Dr. iur. Margrit Seckelmann, M. A.
(Geschäftsführerin)
Deutsches Forschungsinstitut für öffentliche Verwaltung (FÖV) Speyer
Beeinflusst durch neue Methoden der Verwaltungssteuerung werden in jüngerer Zeit den Universitäten und Forschungseinrichtungen jenseits der klassischen Bereiche akademischer Selbststeuerung zunehmend weitere Selbstregelungskompetenzen zugestanden. Angesichts defizitärer öffentlicher Haushalte wird in Deutschland unter Bezug auf internationale Vorbilder eine Optimierung der Ressourcenverwendung durch Universitäten und Forschungsinstitute angestrebt. Weil eine inputorientierte Steuerung suboptimale Ergebnisse gezeitigt hat, gilt vielen die Umstellung auf eine Outputsteuerung und damit auf eine Ergebnis- statt einer Verfahrenskontrolle als Mittel der Wahl. Evaluationen werden von ihren Befürwortern oftmals als Königsweg zum Abbau eines Wissensgefälles bei der Zuweisung von Mitteln und der Dezentralisierung von Verantwortlichkeiten gepriesen. Die Zielsetzung von Evaluationen bestehe darin, Informationen zu verobjektivieren und somit Transparenz herzustellen. Unter dem Gesichtspunkt der demokratischen Legitimation erweisen sich diese Empfehlungen indes als nicht unproblematisch.
Der Auswahl der Methoden und Verfahren, der Besetzung der Gremien, den Arten und Weisen der Gewinnung von monetären und nichtmonetäre Informationen kommt daher eine zentrale Rolle zu.

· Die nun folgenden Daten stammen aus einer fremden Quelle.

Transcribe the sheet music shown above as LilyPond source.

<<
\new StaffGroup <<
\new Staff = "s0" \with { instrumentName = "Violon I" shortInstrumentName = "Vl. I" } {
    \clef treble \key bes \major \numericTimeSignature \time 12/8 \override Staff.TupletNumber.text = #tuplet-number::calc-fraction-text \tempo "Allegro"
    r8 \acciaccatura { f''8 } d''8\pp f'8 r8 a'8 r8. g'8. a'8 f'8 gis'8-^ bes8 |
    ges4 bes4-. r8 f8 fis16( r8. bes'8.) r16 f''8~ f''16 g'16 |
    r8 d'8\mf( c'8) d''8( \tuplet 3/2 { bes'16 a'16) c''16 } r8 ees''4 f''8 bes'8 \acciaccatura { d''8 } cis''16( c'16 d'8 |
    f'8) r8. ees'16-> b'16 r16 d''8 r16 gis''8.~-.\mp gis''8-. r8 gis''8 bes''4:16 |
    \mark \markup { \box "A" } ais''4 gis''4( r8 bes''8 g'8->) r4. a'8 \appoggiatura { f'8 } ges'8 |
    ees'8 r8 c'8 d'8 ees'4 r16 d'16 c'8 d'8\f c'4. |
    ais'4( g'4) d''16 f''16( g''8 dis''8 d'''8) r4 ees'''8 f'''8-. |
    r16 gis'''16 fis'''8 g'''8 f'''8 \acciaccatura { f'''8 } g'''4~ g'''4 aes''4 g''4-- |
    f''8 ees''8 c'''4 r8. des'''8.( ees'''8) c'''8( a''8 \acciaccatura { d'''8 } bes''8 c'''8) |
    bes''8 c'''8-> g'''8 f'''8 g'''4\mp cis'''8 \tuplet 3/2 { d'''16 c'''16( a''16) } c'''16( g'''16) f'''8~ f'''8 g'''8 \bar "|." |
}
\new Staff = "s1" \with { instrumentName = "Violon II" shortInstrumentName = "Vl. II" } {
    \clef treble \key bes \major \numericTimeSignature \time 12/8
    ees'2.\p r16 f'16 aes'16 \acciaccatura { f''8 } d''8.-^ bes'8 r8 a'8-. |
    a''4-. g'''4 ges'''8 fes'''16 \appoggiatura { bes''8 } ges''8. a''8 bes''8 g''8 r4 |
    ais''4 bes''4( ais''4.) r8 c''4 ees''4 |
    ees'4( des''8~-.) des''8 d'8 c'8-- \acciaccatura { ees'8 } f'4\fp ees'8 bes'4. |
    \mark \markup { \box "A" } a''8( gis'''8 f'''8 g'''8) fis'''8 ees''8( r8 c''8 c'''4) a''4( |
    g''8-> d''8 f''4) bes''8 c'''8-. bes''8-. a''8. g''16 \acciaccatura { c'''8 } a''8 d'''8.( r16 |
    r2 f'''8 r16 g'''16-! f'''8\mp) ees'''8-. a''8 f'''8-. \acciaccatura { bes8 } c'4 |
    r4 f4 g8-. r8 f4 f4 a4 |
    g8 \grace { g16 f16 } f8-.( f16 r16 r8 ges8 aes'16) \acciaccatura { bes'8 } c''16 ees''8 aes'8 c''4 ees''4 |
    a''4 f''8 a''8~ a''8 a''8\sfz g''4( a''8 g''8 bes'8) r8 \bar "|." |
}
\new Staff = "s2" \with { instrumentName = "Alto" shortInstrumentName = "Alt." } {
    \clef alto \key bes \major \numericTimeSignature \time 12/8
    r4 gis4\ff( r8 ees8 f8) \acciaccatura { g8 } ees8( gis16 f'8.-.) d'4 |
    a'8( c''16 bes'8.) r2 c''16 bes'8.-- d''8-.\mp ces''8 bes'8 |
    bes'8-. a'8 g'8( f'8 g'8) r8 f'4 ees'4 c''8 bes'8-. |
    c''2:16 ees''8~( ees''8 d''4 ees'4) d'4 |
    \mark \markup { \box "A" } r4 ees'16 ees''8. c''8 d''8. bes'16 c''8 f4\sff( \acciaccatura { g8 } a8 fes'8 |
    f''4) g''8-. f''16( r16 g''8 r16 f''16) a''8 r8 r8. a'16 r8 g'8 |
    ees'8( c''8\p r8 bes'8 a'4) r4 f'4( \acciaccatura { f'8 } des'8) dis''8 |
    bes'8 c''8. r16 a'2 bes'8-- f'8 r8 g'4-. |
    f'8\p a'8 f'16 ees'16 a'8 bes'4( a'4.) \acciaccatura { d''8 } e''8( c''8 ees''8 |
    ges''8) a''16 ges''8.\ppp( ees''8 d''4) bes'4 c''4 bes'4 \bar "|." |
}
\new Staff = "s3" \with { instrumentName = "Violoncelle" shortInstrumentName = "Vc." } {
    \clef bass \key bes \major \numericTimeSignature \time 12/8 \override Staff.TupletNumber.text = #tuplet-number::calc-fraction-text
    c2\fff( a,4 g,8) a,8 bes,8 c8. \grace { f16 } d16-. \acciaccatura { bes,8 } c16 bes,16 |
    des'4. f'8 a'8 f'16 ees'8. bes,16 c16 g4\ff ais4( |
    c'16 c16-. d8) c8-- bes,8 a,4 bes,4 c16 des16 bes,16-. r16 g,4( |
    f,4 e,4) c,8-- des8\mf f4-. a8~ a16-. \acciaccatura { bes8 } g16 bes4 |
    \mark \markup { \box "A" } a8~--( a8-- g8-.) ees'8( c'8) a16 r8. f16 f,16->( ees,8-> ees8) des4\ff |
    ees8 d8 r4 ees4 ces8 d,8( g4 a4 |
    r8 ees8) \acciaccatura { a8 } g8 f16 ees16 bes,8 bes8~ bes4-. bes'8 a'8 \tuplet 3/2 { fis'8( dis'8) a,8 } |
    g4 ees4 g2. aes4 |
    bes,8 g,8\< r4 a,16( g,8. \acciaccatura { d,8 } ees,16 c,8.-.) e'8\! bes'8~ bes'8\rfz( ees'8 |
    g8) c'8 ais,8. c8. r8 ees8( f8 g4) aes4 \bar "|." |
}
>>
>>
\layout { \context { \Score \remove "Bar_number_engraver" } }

Zugleich stellen sich Fragen der rechtlichen Qualifikation dieser Evaluationsverfahren und der daraus resultierenden Empfehlungen. Neben einer Betrachtung für Deutschland soll für die konkrete rechtliche Beurteilung dieser Verfahren – und eine mögliche Ableitung rechtspolitischer Vorschläge – ein Rechtsvergleich mit ausgewählten anderen Wissenschaftssystemen unternommen werden.